• _TEXT UNDER STUDY_:
[Start of section]
Sandra Tsing Loh ventures to LA's Westside... and likes it.
Having monitored the cultural life of Los Angeles since the 1980's, I believe I've finally seen it all.
I recall a time when quote-unquote no one would venture east of the 405. Or, when no one would go to the Valley. It was a time when people used the Thomas Guide. When HP was known for its calculators. When HBO was all about boxing, remember that?
I recently came to grips with how much things have changed when a friend invited me to see the new documentary on sleight-of-hand genius Ricky Jay. The film sounded great, I'm a huge Ricky Jay fan - and the screening was Friday at 7:30 in Santa Monica. And I live in Pasadena. Oh! Jeez. Wow. Let's check JetBlue.
Since there were no flights then, we decided to leave no later than FOUR, three days earlier - now, I'm kidding - of course - but yes, we did leave at four that day, and weirdly... weirdly... the 101 to the 405 south just WASN'T THAT BAD. "Oh my God," Mary and I found ourselves exclaiming, over and over. "It's not that bad!"
[End of section]
• _EXERCISE DIRECTIONS_: Reproduce the stretch of the Westside essay above from "Having monitored the" through "boxing, remember that?", word for word.

[Data records]
[Start of section]
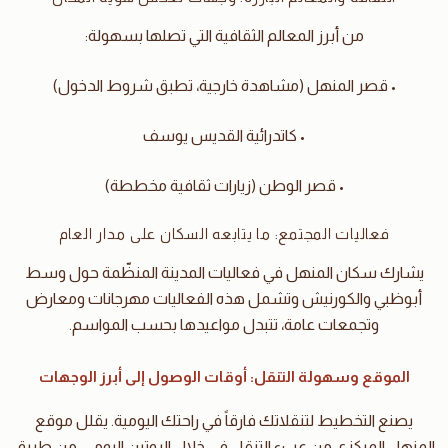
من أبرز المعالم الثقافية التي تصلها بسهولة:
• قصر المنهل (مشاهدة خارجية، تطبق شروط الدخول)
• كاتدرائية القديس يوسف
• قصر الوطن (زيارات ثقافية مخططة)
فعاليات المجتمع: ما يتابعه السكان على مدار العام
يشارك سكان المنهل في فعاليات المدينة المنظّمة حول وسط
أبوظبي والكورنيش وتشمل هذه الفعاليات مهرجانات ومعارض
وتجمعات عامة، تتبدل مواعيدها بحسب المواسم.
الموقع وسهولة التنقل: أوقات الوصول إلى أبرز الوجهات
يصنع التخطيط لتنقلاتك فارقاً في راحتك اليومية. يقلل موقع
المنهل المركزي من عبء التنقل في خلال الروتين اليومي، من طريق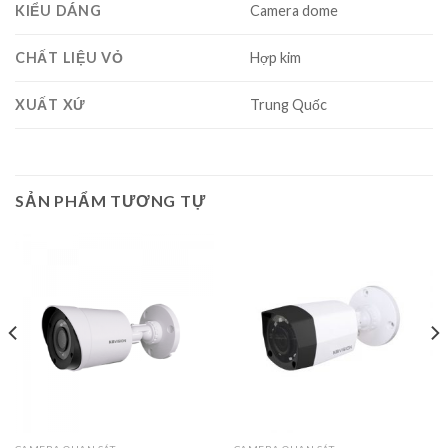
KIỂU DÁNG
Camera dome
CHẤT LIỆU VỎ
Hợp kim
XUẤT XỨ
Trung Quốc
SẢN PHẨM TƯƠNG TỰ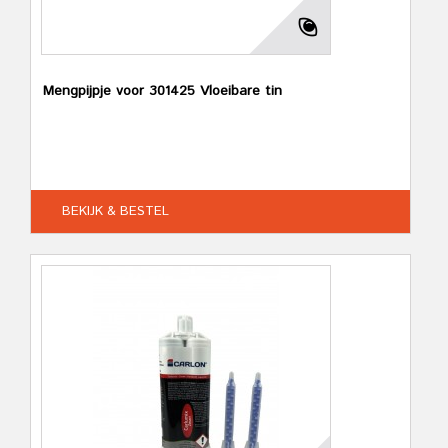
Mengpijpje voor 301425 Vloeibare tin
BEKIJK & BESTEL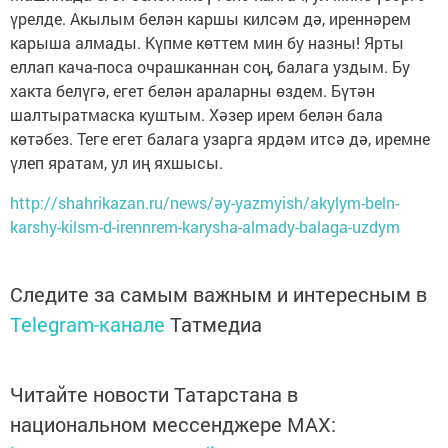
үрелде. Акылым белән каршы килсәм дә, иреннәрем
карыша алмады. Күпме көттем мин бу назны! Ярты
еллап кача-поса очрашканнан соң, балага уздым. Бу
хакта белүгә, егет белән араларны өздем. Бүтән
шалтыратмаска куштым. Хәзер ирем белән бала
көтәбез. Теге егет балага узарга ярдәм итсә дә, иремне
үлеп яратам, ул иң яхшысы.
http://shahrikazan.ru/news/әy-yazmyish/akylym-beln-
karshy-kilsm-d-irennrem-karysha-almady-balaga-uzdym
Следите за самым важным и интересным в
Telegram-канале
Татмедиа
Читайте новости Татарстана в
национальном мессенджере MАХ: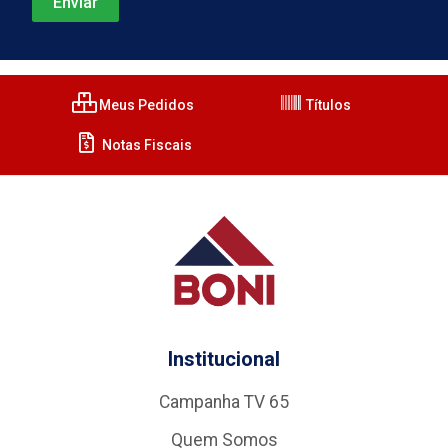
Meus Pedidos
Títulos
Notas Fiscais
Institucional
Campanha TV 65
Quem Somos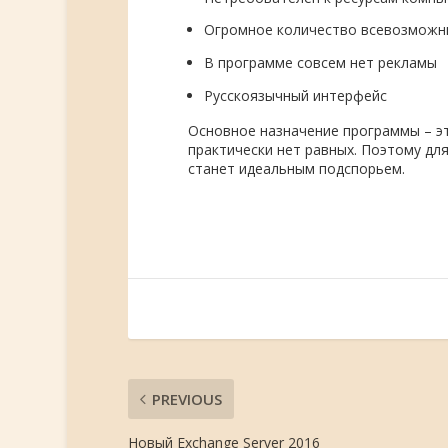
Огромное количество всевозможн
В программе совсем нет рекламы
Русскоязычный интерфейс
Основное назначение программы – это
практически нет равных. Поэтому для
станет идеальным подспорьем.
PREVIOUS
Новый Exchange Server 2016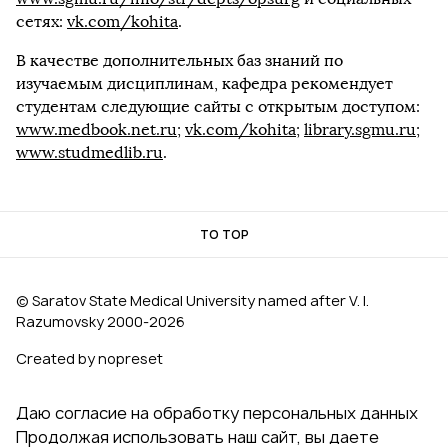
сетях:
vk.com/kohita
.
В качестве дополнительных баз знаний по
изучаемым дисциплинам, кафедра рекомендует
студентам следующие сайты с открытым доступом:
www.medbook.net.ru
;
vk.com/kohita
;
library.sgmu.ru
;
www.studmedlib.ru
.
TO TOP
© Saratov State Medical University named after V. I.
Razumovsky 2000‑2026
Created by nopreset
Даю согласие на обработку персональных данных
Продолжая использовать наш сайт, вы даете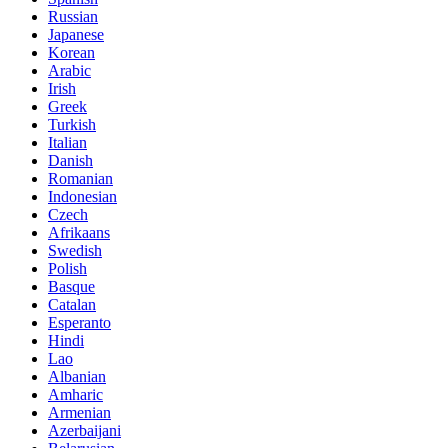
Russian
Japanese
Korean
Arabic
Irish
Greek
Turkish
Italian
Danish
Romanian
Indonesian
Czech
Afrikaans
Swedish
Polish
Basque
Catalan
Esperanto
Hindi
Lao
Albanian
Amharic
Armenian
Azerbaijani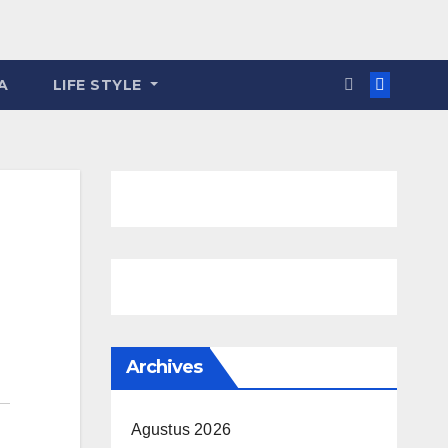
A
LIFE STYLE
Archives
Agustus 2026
[End of section]
[Start of section]
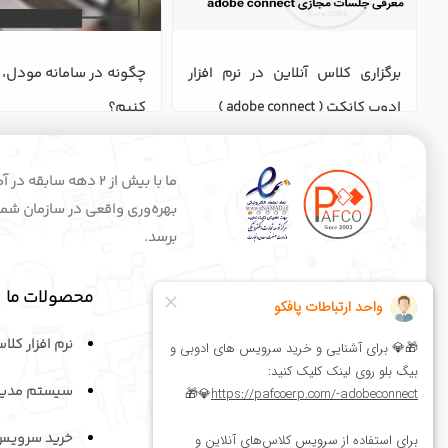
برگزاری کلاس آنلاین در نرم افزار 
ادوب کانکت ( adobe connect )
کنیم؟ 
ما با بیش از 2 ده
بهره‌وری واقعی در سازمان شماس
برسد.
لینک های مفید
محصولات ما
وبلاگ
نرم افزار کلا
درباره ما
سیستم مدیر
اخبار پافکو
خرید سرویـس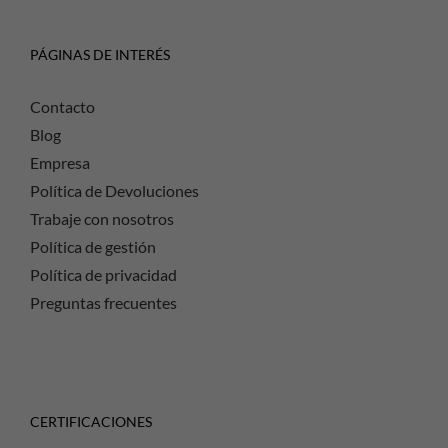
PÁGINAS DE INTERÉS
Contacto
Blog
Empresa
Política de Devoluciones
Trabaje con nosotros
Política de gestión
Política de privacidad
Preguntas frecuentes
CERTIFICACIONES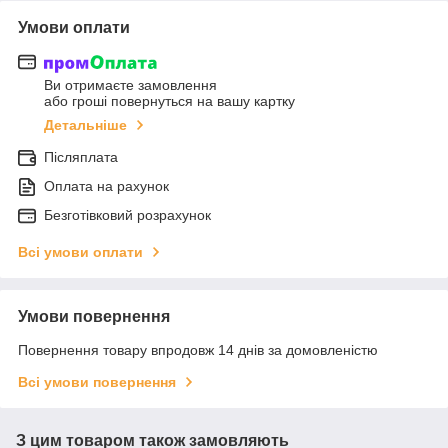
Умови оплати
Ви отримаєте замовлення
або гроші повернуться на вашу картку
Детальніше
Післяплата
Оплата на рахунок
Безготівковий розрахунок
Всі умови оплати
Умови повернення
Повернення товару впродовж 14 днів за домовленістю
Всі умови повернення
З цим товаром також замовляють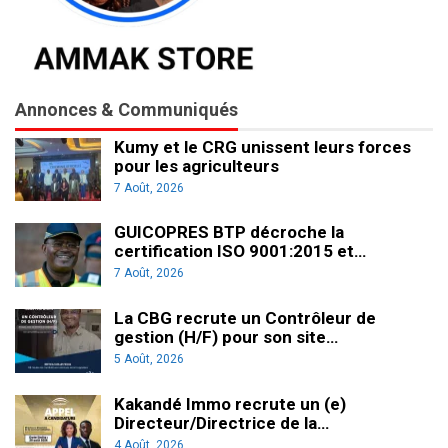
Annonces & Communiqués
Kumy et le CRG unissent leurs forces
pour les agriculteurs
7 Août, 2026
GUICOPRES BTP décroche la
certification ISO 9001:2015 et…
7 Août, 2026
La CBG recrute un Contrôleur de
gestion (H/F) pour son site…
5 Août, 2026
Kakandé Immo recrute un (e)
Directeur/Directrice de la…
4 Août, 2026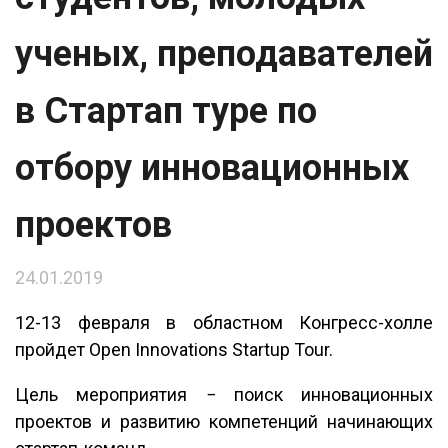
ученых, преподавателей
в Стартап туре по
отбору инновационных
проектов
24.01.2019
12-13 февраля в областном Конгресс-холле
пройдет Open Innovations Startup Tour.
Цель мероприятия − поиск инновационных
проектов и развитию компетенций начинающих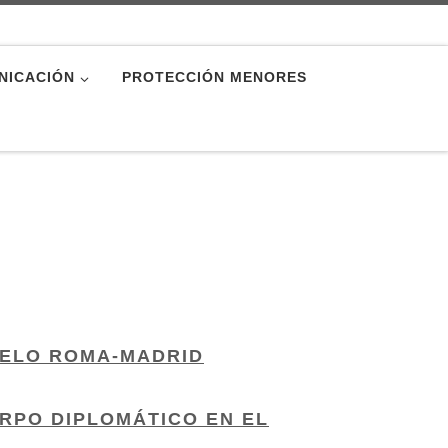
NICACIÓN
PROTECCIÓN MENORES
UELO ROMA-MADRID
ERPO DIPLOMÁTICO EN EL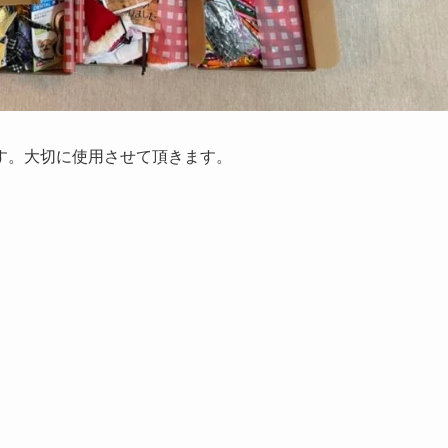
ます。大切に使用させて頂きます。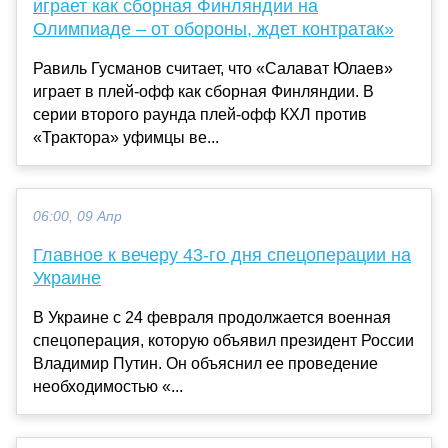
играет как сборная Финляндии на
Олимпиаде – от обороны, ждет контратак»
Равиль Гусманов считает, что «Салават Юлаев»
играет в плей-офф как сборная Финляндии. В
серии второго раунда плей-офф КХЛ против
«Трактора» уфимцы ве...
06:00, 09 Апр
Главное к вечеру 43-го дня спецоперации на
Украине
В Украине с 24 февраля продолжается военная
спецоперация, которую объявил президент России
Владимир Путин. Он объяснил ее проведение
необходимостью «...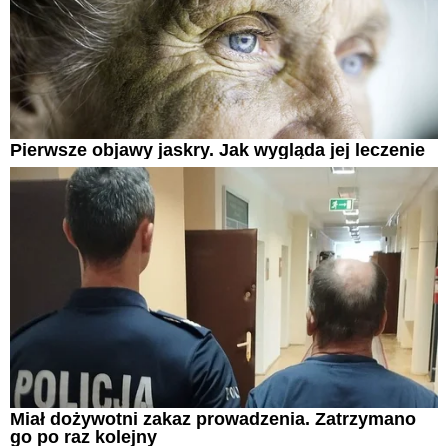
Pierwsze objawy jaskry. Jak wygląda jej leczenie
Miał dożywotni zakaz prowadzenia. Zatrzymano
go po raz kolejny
[End of section]
[Start of section]
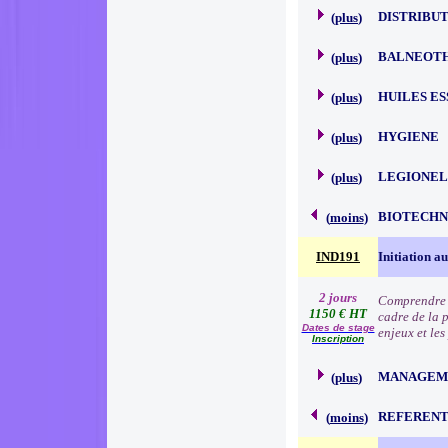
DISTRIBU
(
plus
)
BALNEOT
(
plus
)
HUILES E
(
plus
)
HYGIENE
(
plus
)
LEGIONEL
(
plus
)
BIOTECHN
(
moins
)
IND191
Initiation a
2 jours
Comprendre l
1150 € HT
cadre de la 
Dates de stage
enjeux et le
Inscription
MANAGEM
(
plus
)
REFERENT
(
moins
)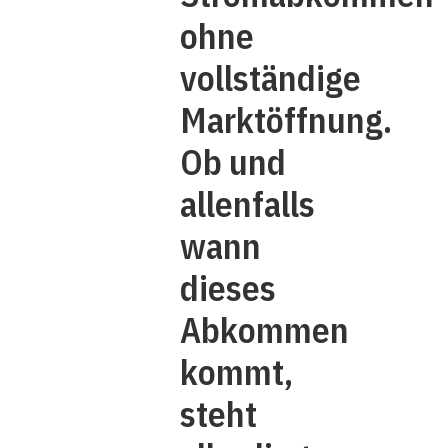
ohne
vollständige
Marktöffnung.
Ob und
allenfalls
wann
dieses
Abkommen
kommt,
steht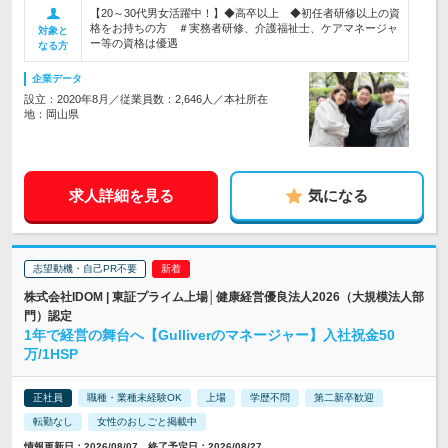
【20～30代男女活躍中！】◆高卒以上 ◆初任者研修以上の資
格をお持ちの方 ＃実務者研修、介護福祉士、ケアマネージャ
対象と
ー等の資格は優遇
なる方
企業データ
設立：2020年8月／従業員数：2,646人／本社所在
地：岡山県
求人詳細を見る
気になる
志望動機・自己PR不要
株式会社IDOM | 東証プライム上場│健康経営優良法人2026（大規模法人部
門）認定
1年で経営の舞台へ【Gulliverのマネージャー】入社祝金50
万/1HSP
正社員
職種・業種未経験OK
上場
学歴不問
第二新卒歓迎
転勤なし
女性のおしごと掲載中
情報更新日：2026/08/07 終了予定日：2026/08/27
[End of section]
• _RESULT_:
Having monitored the cultural life of Los Angeles since the 1980's, I believe I've finally seen it all.
I recall a time when quote-unquote no one would venture east of the 405. Or, when no one would go to the Valley. It was a time when people used the Thomas Guide. When HP was known for its calculators. When HBO was all about boxing, remember that?